The average rent in the East of England is now £868, although this is down 0.2% month on month while in the South East it is £878, up 0.1% month on month.

However, it was in Wales where the fastest rising rents were recorded, up 7.7% year on year although with average monthly rent of £593 per month it is one of the cheapest places to rent. The North East at £545 a month and Yorkshire and Humber at £566 are the only regions with cheaper rents than Wales.

Rents are also down year on year in the South West with a fall of 1.5% during the past 12 months to £662. The report suggests that there is a surplus supply of property for tenants which can cause rents to fall as landlords lower rates to suit the market.

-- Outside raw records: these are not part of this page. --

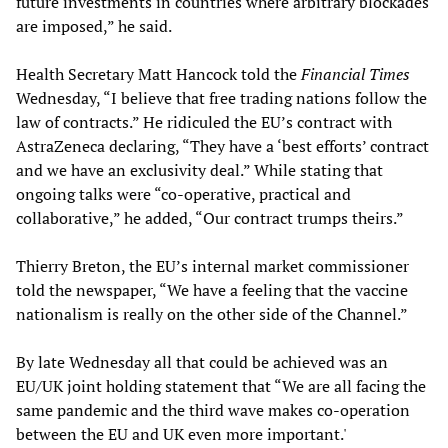
future investments in countries where arbitrary blockades
are imposed,” he said.
Health Secretary Matt Hancock told the
Financial Times
Wednesday, “I believe that free trading nations follow the
law of contracts.” He ridiculed the EU’s contract with
AstraZeneca declaring, “They have a ‘best efforts’ contract
and we have an exclusivity deal.” While stating that
ongoing talks were “co-operative, practical and
collaborative,” he added, “Our contract trumps theirs.”
Thierry Breton, the EU’s internal market commissioner
told the newspaper, “We have a feeling that the vaccine
nationalism is really on the other side of the Channel.”
By late Wednesday all that could be achieved was an
EU/UK joint holding statement that “We are all facing the
same pandemic and the third wave makes co-operation
between the EU and UK even more important.'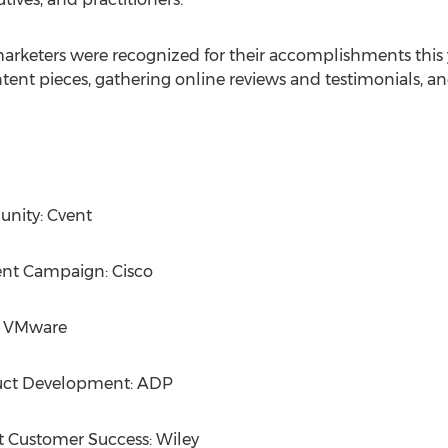
arketers were recognized for their accomplishments this 
tent pieces, gathering online reviews and testimonials, 
nity: Cvent
nt Campaign: Cisco
s: VMware
uct Development: ADP
t Customer Success: Wiley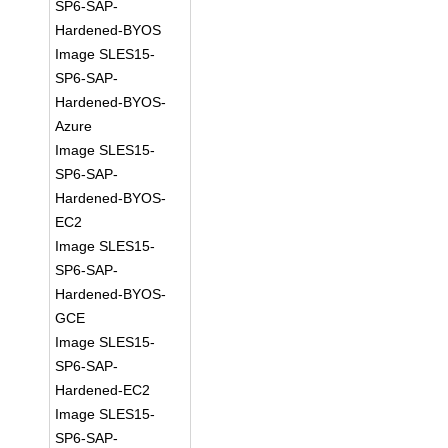
SP6-SAP-
Hardened-BYOS
Image SLES15-
SP6-SAP-
Hardened-BYOS-
Azure
Image SLES15-
SP6-SAP-
Hardened-BYOS-
EC2
Image SLES15-
SP6-SAP-
Hardened-BYOS-
GCE
Image SLES15-
SP6-SAP-
Hardened-EC2
Image SLES15-
SP6-SAP-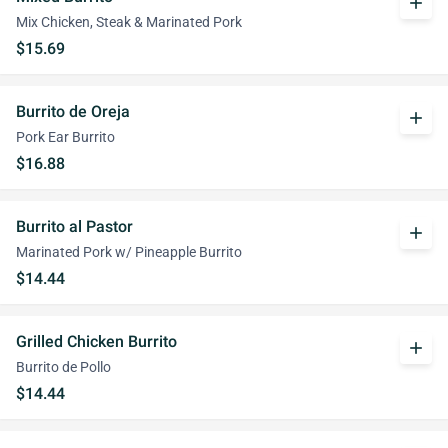
add
Mix Chicken, Steak & Marinated Pork
$15.69
Burrito de Oreja
add
Pork Ear Burrito
$16.88
Burrito al Pastor
add
Marinated Pork w/ Pineapple Burrito
$14.44
Grilled Chicken Burrito
add
Burrito de Pollo
$14.44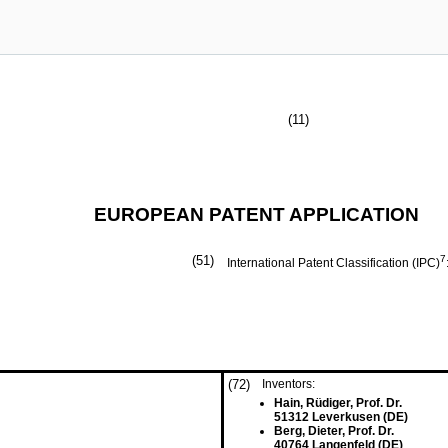
(11)
EUROPEAN PATENT APPLICATION
(51)
7
International Patent Classification (IPC)
(72)
Inventors:
Hain, Rüdiger, Prof. Dr.
51312 Leverkusen (DE)
Berg, Dieter, Prof. Dr.
40764 Langenfeld (DE)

‘The dramatic rent increases in London have now slowed as people look outside the capital in order to meet their housing aspirations. Areas in the South East and East of England have traditionally offered much better value than the capital and this has tempted many Londoners to look further afield for rental properties,’ said Valerie Bannister, lettings director of Your Move.

‘Renters in London could be reaching the limits of their affordability as prices dropped back 1% in the last year. This will be one to watch as the year progresses,’ she added.

The index also shows that yield levels have continued to trend downwards over the last year with a typical figure of 4.1% across England and Wales in February, down slightly from the 4.2% recorded in January.

Places with higher house prices continue to have the smallest yields and these are typically in the areas closest to London while in the capital itself the average yield was 3.2%, down from 3.6% a year ago but flat month on month.

In the South East the typical yield was 3.4%, down from 3.7% in February 2016, while in the East of England yields were down from 4.4% to 3.9% in the same period while landlords with properties in the South West also saw returns below 4%, down from 3.7% to 3.4% during the last 12 months.

‘At the other end of the scale, properties located in the North East enjoyed the biggest yields at 5.3% but slightly down compared to last year while in the North West the typical yield was 5%.

Tenant arrears fell in February to 8.1% from 9.1% in January 2017 and 8.7% in December 2016. The report says that the long term trends continue to be encouraging with the proportion of tenants in arrears remains well below the all-time high of 14.6%, recorded in February 2010.